Goal of the exercise:
Here are some records; quote them exactly, leaving out the pictures.

[[ Data in this exercise open ]]

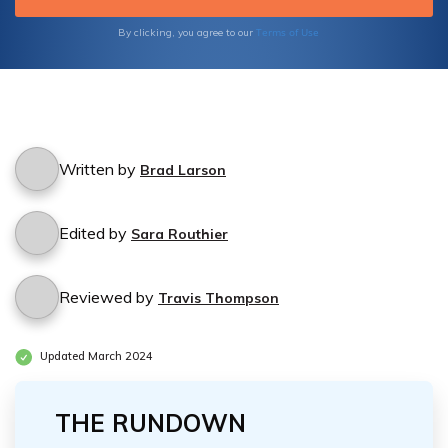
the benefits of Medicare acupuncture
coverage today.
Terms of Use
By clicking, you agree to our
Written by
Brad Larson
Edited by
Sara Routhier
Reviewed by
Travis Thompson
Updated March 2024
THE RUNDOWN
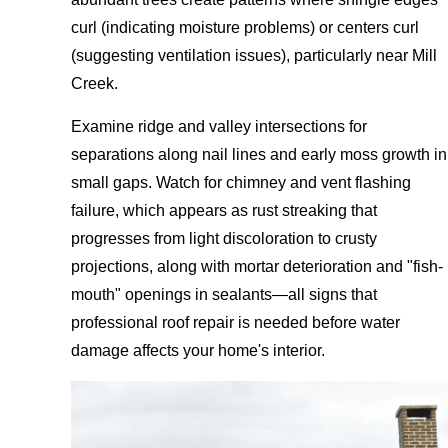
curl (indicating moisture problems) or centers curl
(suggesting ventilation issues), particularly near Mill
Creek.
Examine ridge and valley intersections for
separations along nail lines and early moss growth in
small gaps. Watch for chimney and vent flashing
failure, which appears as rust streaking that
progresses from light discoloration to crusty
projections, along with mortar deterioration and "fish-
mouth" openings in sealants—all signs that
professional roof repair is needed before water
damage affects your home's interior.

[[ Data in this exercise closed ]]

Final answer:
the benefits of Medicare acupuncture
coverage today.
Terms of Use
By clicking, you agree to our
Written by
Brad Larson
Edited by
Sara Routhier
Reviewed by
Travis Thompson
Updated March 2024
THE RUNDOWN
curl (indicating moisture problems) or centers curl
(suggesting ventilation issues), particularly near Mill
Creek.
Examine ridge and valley intersections for
separations along nail lines and early moss growth in
small gaps. Watch for chimney and vent flashing
failure, which appears as rust streaking that
progresses from light discoloration to crusty
projections, along with mortar deterioration and "fish-
mouth" openings in sealants—all signs that
professional roof repair is needed before water
damage affects your home's interior.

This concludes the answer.